** Opening MATERIAL FOR THE TASK block **

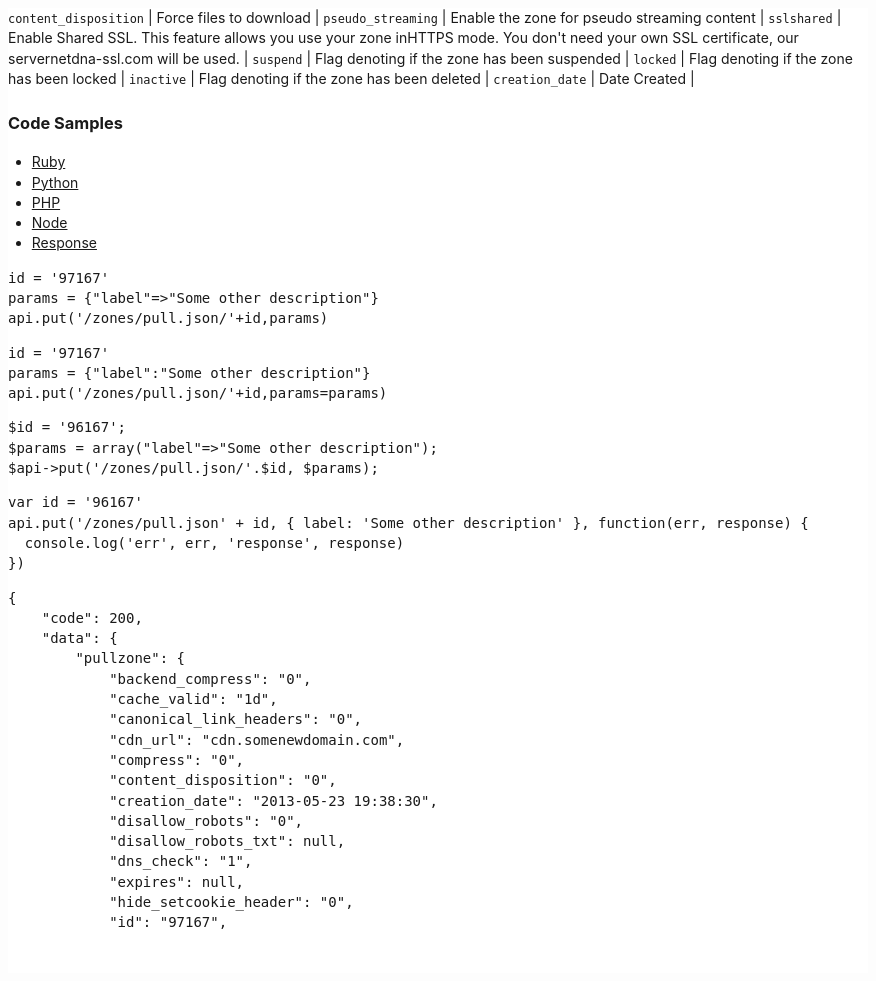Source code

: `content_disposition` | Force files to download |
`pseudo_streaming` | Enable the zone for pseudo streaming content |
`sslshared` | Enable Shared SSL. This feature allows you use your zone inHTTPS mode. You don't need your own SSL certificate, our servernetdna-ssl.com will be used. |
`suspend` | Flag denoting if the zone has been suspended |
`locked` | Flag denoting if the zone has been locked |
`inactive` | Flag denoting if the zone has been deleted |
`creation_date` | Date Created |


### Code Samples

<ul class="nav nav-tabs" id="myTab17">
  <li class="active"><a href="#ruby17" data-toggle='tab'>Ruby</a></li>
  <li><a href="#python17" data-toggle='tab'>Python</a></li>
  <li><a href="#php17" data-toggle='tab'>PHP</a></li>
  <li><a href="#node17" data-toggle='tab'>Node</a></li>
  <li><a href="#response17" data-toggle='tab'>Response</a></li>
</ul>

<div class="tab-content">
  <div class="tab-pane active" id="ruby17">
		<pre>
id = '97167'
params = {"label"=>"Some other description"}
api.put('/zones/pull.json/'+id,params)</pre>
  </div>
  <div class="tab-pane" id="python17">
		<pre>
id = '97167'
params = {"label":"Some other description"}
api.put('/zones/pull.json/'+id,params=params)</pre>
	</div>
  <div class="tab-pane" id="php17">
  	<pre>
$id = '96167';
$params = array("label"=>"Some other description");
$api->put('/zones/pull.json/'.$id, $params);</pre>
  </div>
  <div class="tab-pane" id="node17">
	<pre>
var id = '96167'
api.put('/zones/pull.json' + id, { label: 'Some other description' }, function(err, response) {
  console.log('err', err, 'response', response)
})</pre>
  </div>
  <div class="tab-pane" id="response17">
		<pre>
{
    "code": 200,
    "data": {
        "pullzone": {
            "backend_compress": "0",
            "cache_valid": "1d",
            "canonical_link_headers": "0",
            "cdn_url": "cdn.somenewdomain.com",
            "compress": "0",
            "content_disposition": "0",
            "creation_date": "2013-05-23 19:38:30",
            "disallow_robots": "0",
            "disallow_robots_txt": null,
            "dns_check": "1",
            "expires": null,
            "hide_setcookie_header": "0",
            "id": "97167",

** Closing MATERIAL FOR THE TASK block **

The reply should hold only the lines running from the top of the records to the line containing "var id = '96167'", both included, copied exactly with no pictures.

Source code

: `content_disposition` | Force files to download |
`pseudo_streaming` | Enable the zone for pseudo streaming content |
`sslshared` | Enable Shared SSL. This feature allows you use your zone inHTTPS mode. You don't need your own SSL certificate, our servernetdna-ssl.com will be used. |
`suspend` | Flag denoting if the zone has been suspended |
`locked` | Flag denoting if the zone has been locked |
`inactive` | Flag denoting if the zone has been deleted |
`creation_date` | Date Created |


### Code Samples

<ul class="nav nav-tabs" id="myTab17">
  <li class="active"><a href="#ruby17" data-toggle='tab'>Ruby</a></li>
  <li><a href="#python17" data-toggle='tab'>Python</a></li>
  <li><a href="#php17" data-toggle='tab'>PHP</a></li>
  <li><a href="#node17" data-toggle='tab'>Node</a></li>
  <li><a href="#response17" data-toggle='tab'>Response</a></li>
</ul>

<div class="tab-content">
  <div class="tab-pane active" id="ruby17">
		<pre>
id = '97167'
params = {"label"=>"Some other description"}
api.put('/zones/pull.json/'+id,params)</pre>
  </div>
  <div class="tab-pane" id="python17">
		<pre>
id = '97167'
params = {"label":"Some other description"}
api.put('/zones/pull.json/'+id,params=params)</pre>
	</div>
  <div class="tab-pane" id="php17">
  	<pre>
$id = '96167';
$params = array("label"=>"Some other description");
$api->put('/zones/pull.json/'.$id, $params);</pre>
  </div>
  <div class="tab-pane" id="node17">
	<pre>
var id = '96167'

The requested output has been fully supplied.